- INSTRUCTIONS TO FOLLOW
Needed from the data below: all lines that contain the word "vânzare".

*** Opening of SOURCE RECORDS ***

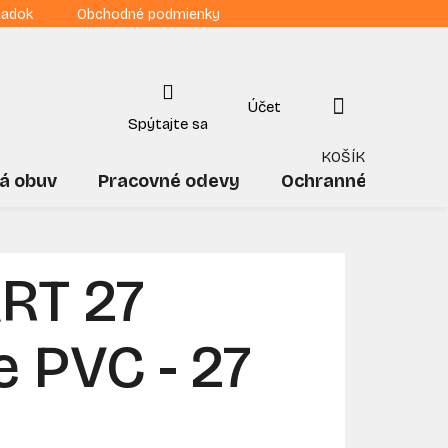
iadok
Obchodné podmienky
NÁKUPNÝ
KOŠÍK
á obuv
Pracovné odevy
Ochranné pomôck
RT 27
e PVC - 27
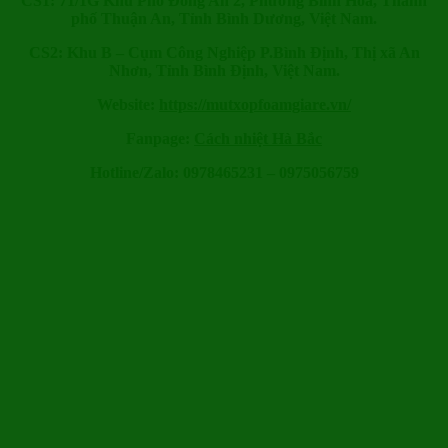
CS1: 71/1G Khu Phố Đồng An 2, Phường Bình Hoà, Thành
phố Thuận An, Tỉnh Bình Dương, Việt Nam.
CS2: Khu B – Cụm Công Nghiệp P.Bình Định, Thị xã An
Nhơn, Tỉnh Bình Định, Việt Nam.
Website:
https://mutxopfoamgiare.vn/
Fanpage:
Cách nhiệt Hà Bắc
Hotline/Zalo: 0978465231 – 0975056759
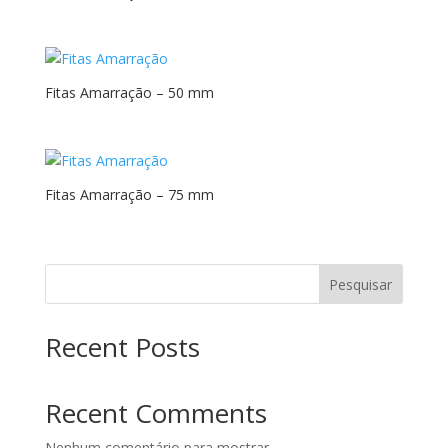
Fitas Amarração – 50 mm
Fitas Amarração – 75 mm
Pesquisar
Recent Posts
Recent Comments
Nenhum comentário para mostrar.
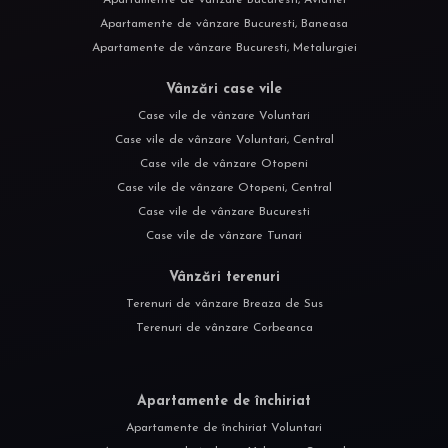
Apartamente de vânzare Bucuresti, Baneasa
Apartamente de vânzare Bucuresti, Metalurgiei
Vânzări case vile
Case vile de vânzare Voluntari
Case vile de vânzare Voluntari, Central
Case vile de vânzare Otopeni
Case vile de vânzare Otopeni, Central
Case vile de vânzare Bucuresti
Case vile de vânzare Tunari
Vânzări terenuri
Terenuri de vânzare Breaza de Sus
Terenuri de vânzare Corbeanca
Apartamente de închiriat
Apartamente de închiriat Voluntari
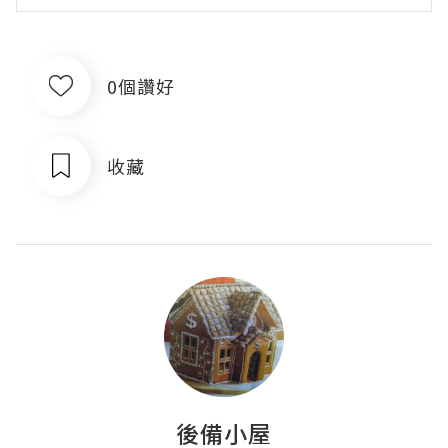
0個讚好
收藏
後備小屋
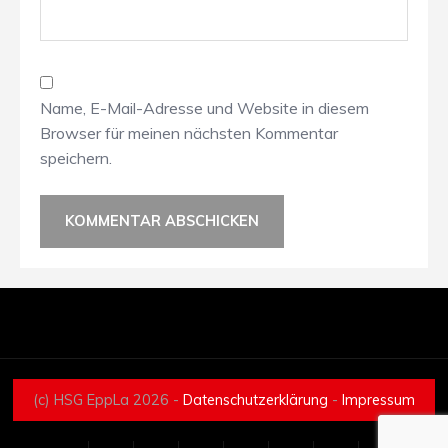
Name, E-Mail-Adresse und Website in diesem
Browser für meinen nächsten Kommentar
speichern.
(c) HSG EppLa 2026 -
Datenschutzerklärung
-
Impressum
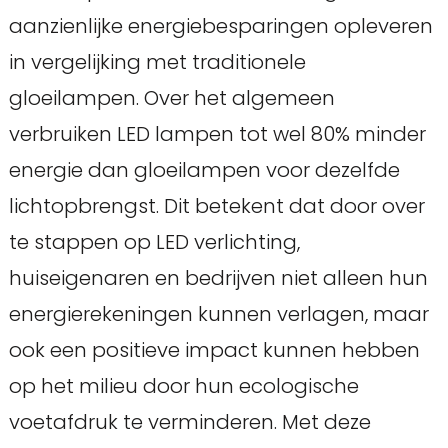
aanzienlijke energiebesparingen opleveren
in vergelijking met traditionele
gloeilampen. Over het algemeen
verbruiken LED lampen tot wel 80% minder
energie dan gloeilampen voor dezelfde
lichtopbrengst. Dit betekent dat door over
te stappen op LED verlichting,
huiseigenaren en bedrijven niet alleen hun
energierekeningen kunnen verlagen, maar
ook een positieve impact kunnen hebben
op het milieu door hun ecologische
voetafdruk te verminderen. Met deze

*** Close of SOURCE RECORDS ***

- RESPONSE
Apartamente de vânzare Bucuresti, Baneasa
Apartamente de vânzare Bucuresti, Metalurgiei
Case vile de vânzare Voluntari
Case vile de vânzare Voluntari, Central
Case vile de vânzare Otopeni
Case vile de vânzare Otopeni, Central
Case vile de vânzare Bucuresti
Case vile de vânzare Tunari
Terenuri de vânzare Breaza de Sus
Terenuri de vânzare Corbeanca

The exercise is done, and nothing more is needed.